Despite current theoretical limitations, a growing evidence base suggests that ‘foundational’ infrastructures and services are significant for sustainability policymaking. Data shows that the food sector, for example, contributes one-third of global greenhouse gas emissions and 30% of total UK territorial emissions. At the local level, city-regions such as Greater Manchester yield significant consumption-based carbon emissions from food purchasing and procurement activities. Socially, the food industry contributes to both an oversupply of unhealthy foods and food scarcity, with 261 food support providers in GM in 2021. The negative environmental and social impacts from foundational sectors highlight their importance for sustainability transitions.
Lessons from city-regions
On behalf of the GMCA, our project analysed best practice of sustainability initiatives involving the foundational economy in city-regions, using three international case studies and one case involving Manchester.
Amsterdam is the world’s first city to adopt Doughnut Economics as a guiding framework for local policymaking.
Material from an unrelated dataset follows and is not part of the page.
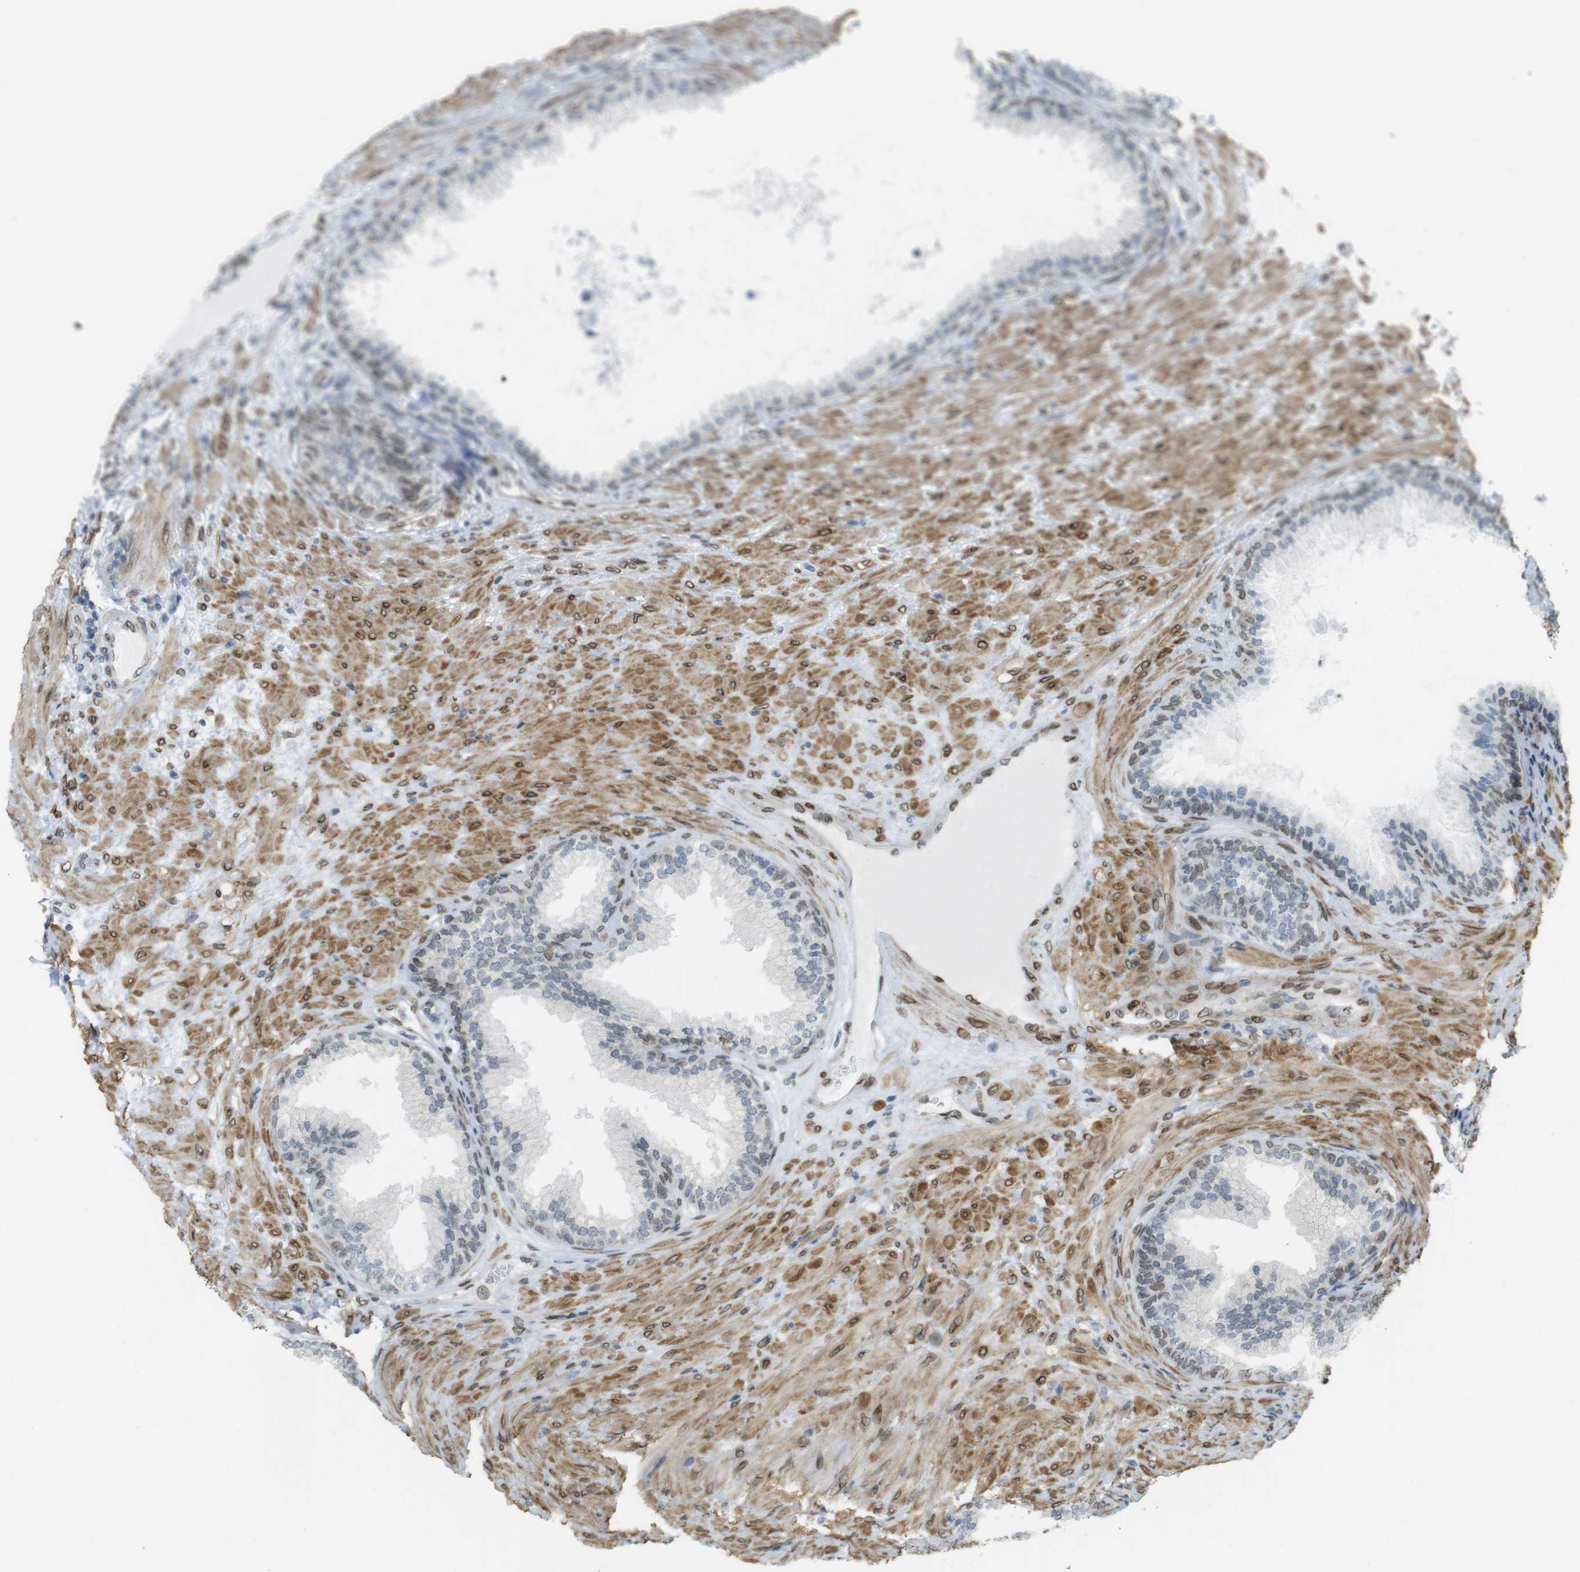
{"staining": {"intensity": "weak", "quantity": "<25%", "location": "nuclear"}, "tissue": "prostate", "cell_type": "Glandular cells", "image_type": "normal", "snomed": [{"axis": "morphology", "description": "Normal tissue, NOS"}, {"axis": "topography", "description": "Prostate"}], "caption": "Prostate stained for a protein using immunohistochemistry reveals no staining glandular cells.", "gene": "ARL6IP6", "patient": {"sex": "male", "age": 76}}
Popularised by Kate Raworth from Oxford University, Doughnut Economics argues that economic activity must serve social needs, while never exceeding the earth’s ecological thresholds or planetary boundaries. Amsterdam used this framework to develop a city-wide GAP-analysis, comparing the city’s current position with its desired sustainability outcomes.
The Basque Country in Spain’s 2021 Competitiveness Report argued that foundational sectors impact population wellbeing directly, and that wellbeing in turn impacts economic performance. Economic outcomes are contingent on sustainable, equitable and effective foundational services that enhance living conditions.
Washington, D.C.’s Sustainable DC 2.0 addresses both climate change and local socio-economic conditions. It has a rigorous agenda for policy implementation, taking thirteen priority areas and disaggregating them into goals, targets, and actions with specific delivery timeframes.
Returning to Manchester, the concluding case analysed Vector Homes, a clean-tech startup aiming to produce sustainable modular homes from nanomaterial technologies. The case indicated that foundational sectors can serve as large target markets for emerging green technologies, and further research could unlock new pathways for technology diffusion and regional development.
We suggest that it is necessary to reframe the role of foundational sectors within the local economy. Attention should be given to the potential for technology adoption within foundational sectors, especially green technologies.
We recommend further exploration of the ways in which the FE can enhance overall productivity and economic competitiveness. Rather than looking exclusively at the productivity of FE organisations, the aim is to chart the indirect ways in which foundational services may affect economic output, for example by influencing population health. Emulating this at the regional level in the UK would be beneficial and could unlock new pathways for levelling up and local sustainability transitions.